TEMPEL v COMMISSIONER OF INTERNAL REVENUE

US Tax Court, 136 T.C. No. 15, April 5, 2011: Holds transferable Colorado conservation easement tax credits are a capital asset, but the transaction costs to establish the easement are not basis of the asset, and asset holding period began only when the easement donation was complete and the credits were granted by the state.

The Petitioner, the Tempels, donated a conservation easement to a charity. Colorado grants transferable conservation easement income tax credits. Tempel sold most of their tax credits in the same year as they donated the conservation easement. In their federal income tax filing for that year, the Tempels characterized the income from that sale as a capital gain (first as a short-term gain; then at trial as a long-term gain). The IRS asserted in the alternative that the income from the sale was ordinary income, or if a capital gain, without any basis and held short-term.

The Tax Court analyzed the “ordinary income doctrine” exclusion from the definition of capital asset and concluded that the exclusion did not apply. Referring to the possibility of a reduction in Tempels’ taxes owed as a result of the credit, the Court wrote, “A reduction in a tax liability is not an accession to wealth. … A lesser tax detriment to a taxpayer is not an accession to wealth and therefore does not give rise to income.”

As to the basis of the tax credit as a capital asset, the Court reasoned that the transaction fees were incurred to establish a conservation easement donated to an unrelated third party, not to acquire the tax credits by purchase.
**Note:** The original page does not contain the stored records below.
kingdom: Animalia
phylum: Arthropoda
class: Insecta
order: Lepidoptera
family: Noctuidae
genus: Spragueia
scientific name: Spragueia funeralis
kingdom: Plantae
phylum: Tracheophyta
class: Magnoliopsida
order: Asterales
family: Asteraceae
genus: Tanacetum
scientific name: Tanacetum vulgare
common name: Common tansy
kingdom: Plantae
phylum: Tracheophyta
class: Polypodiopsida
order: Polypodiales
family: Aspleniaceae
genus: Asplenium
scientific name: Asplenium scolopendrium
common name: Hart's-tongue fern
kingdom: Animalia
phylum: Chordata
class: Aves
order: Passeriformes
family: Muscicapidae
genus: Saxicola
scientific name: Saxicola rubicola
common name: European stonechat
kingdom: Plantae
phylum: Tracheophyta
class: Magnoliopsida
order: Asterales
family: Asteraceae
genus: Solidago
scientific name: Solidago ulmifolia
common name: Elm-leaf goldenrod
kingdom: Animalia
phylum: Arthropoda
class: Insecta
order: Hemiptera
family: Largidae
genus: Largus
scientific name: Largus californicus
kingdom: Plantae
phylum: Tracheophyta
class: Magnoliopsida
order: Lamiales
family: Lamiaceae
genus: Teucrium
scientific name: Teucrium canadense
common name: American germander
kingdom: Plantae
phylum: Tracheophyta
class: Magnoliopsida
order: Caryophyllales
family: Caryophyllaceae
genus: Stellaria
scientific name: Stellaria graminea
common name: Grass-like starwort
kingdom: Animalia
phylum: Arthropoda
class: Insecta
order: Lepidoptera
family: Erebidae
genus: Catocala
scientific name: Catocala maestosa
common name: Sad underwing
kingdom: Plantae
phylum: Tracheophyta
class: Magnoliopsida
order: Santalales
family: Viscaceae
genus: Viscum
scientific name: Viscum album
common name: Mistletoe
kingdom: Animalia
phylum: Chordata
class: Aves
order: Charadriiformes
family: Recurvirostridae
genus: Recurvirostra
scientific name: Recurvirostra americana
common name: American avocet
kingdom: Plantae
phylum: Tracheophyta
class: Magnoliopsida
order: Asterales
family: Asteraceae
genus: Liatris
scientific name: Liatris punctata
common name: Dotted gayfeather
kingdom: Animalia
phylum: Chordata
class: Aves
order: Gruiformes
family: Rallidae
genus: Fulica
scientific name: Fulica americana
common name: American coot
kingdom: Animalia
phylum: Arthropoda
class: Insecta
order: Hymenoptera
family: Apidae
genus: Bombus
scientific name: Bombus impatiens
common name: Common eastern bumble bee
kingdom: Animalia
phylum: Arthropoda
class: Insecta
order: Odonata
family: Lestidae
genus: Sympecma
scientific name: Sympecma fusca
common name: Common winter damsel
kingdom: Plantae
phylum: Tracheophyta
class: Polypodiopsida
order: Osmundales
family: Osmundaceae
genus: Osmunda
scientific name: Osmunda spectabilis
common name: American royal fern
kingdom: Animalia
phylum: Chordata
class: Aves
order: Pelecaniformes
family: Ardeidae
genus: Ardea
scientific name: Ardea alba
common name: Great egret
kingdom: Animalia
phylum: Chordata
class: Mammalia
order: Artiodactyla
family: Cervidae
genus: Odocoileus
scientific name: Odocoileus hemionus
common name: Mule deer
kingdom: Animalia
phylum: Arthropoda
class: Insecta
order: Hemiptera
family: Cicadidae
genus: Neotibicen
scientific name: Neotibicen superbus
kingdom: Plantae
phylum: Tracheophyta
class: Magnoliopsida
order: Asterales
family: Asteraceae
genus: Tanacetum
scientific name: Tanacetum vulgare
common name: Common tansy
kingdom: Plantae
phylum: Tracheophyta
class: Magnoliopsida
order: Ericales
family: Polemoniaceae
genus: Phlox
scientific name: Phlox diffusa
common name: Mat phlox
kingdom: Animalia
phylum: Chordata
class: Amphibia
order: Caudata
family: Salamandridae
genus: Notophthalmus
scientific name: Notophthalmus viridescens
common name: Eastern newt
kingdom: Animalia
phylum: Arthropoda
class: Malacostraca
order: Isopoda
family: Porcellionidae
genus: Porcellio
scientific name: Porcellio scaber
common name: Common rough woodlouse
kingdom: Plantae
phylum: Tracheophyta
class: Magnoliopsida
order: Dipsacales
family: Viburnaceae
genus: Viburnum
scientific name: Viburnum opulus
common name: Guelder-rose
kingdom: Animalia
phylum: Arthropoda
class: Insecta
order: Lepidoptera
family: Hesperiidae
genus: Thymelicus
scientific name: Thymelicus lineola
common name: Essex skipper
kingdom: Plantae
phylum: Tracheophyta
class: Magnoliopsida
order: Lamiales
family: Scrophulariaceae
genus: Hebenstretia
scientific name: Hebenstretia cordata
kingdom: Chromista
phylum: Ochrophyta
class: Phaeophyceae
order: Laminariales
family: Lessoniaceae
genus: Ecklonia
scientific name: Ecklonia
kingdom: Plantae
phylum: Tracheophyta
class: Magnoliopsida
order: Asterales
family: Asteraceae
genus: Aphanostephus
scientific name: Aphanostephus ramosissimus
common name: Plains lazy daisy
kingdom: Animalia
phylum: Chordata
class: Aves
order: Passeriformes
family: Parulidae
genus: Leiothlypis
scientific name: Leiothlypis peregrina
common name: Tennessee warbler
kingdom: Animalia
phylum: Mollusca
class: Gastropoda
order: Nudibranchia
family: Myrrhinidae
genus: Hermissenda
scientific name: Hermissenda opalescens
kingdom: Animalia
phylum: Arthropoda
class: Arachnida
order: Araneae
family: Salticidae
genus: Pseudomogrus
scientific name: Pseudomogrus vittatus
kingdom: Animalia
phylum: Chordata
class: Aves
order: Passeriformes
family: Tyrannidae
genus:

Accordingly, and also because such expenses are deductible as an itemized deduction as “ordinary and necessary expenses incurred ‘in connection with the determination, collection, or refund of any tax’”, the transaction fees could not be used as the basis of the tax credits.

The Tempels also argued that the tax credits represented a portion of the value of their land subject to the easement, and therefore some of the cost of that land should be accounted as basis for the credits. The Court rejected this idea because it said the tax credits are not an interest in real property. For the same reason, the holding period of the tax credits, as a capital asset, did not begin when the Temples acquired the land, but when the conservation easement was donated, thereby creating only a short-term holding period.